One of my favourite things is dealing with dark data and putting it on to SharePoint. No, seriously, I love large data manipulation and trying to cram TBs of old data on SharePoint just so we can easily search it. It’s the challenge.
There’s quite a few blockers for moving large quantities of data to the cloud for archive and one of them is always sheer size. While working on a project recently I needed to get the image files down to something sensible. Why people feel the need to shoot in practically 140MB RAW and then lob in to 100% jpg I have no idea but it results in absolutely HUGE image files.
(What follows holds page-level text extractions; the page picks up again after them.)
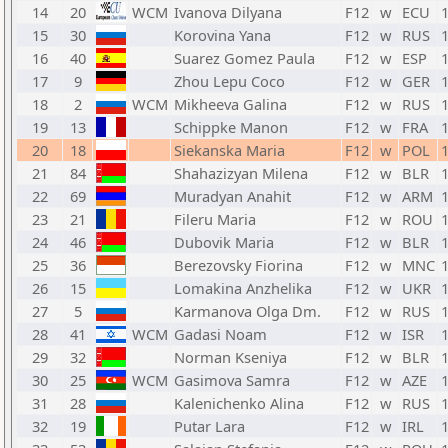
14
20
WCM
Ivanova Dilyana
F12
w
ECU
15
30
Korovina Yana
F12
w
RUS
16
40
Suarez Gomez Paula
F12
w
ESP
17
9
Zhou Lepu Coco
F12
w
GER
18
2
WCM
Mikheeva Galina
F12
w
RUS
19
13
Schippke Manon
F12
w
FRA
20
18
Siekanska Maria
F12
w
POL
21
84
Shahazizyan Milena
F12
w
BLR
22
69
Muradyan Anahit
F12
w
ARM
23
21
Fileru Maria
F12
w
ROU
24
46
Dubovik Maria
F12
w
BLR
25
36
Berezovsky Fiorina
F12
w
MNC
26
15
Lomakina Anzhelika
F12
w
UKR
27
5
Karmanova Olga Dm.
F12
w
RUS
28
41
WCM
Gadasi Noam
F12
w
ISR
29
32
Norman Kseniya
F12
w
BLR
30
25
WCM
Gasimova Samra
F12
w
AZE
31
28
Kalenichenko Alina
F12
w
RUS
32
19
Putar Lara
F12
w
IRL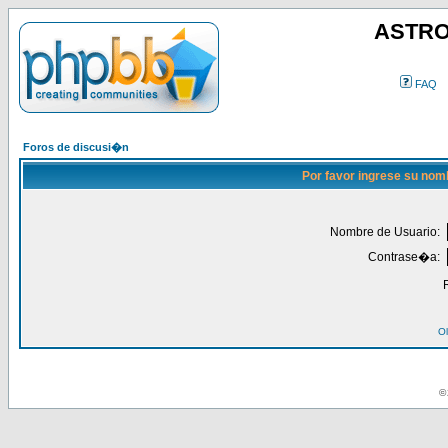
ASTRO
FAQ
Foros de discusi�n
Por favor ingrese su nom
Nombre de Usuario:
Contrase�a:
Ol
© 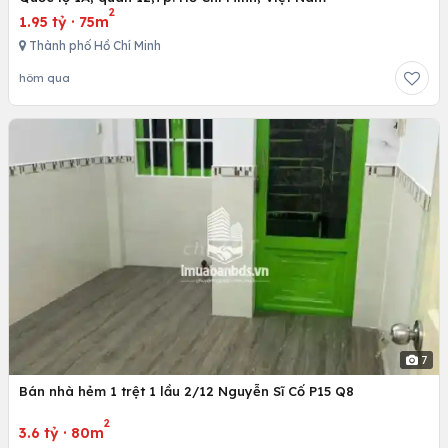
2
1.95 tỷ
·
75m
Thành phố Hồ Chí Minh
hôm qua
7
Bán nhà hẻm 1 trệt 1 lầu 2/12 Nguyễn Sĩ Cố P15 Q8
2
3.6 tỷ
·
80m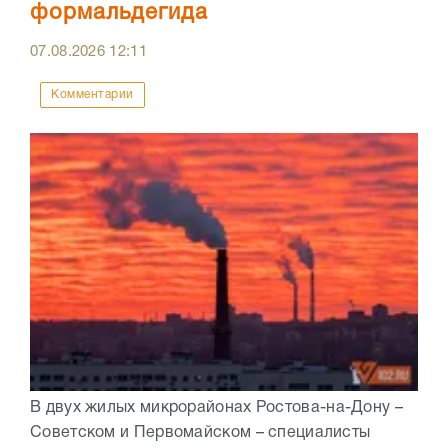
формальдегида
07.08.2026
12:11
Комментарии
В двух жилых микрорайонах Ростова-на-Дону –
Советском и Первомайском – специалисты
To simplify in to a decent screen-viewable image that I could take online I decided to run the lot and compress in place. The OS of choice, Linux. The tool of choice, ImageMagick.
My preferred method to find and shrink the files is simply this (warning, it’s in-place and overwrites the original file!!):
find . -iname "IM*.jpg" -print0|xargs -I{} -0 mogrify -verbose -resize 1920x1920\> {}
Let’s break that down…
“find” is the find tool, much loved by Linux folk for it’s raw search power
“.” is the directory (folder for you youngsters) that I was starting from, which is the one I’m in
“-iname” is the command I send to find to search for case insensitive
“IM*.jpg” is the images that I want to change all start with IM and end in .jpg. * selects everything
“-print0” prints the output on a line to …
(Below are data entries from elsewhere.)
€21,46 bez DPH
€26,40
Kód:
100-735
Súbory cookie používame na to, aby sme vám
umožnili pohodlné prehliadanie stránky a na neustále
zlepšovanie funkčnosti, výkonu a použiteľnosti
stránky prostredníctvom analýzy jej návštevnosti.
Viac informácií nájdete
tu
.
“|” pushes the find data to another command, it’s called a pipe
“xargs” is a great tool for taking arguments from one command and doing something in bulk on another
“-I{}” that means the file name from find command will be used when the braces are specified
“-0” uses a null character in case of special letters or whitespace (just use it!)
“mogrify” is the imagemagick mogrify command
“-verbose” as I like screen output
“-resize” I’ll let you guess
“1920×1920\>” Weird one, but let me explain… The images I want to be at least 1920 in Landscape or Portrait. This commands looks for the largest side of the image and then resizes at scale to 1920px. So if you have a widescreen image the width gets the 1920 size but if portrait the height will. I hope that makes sense.
“{}” is the file name to mogrify
After letting this chomp through around 100,000 images that were over 50GB in size I ended with a nice modest 6GB of images that were crystal clear to view on screen. Worth it – up to SharePoint you go.
Just so you know, this only changes the actual dimensions of the image, I could also throw in some command to mogrify to adjust pixels per square inch too.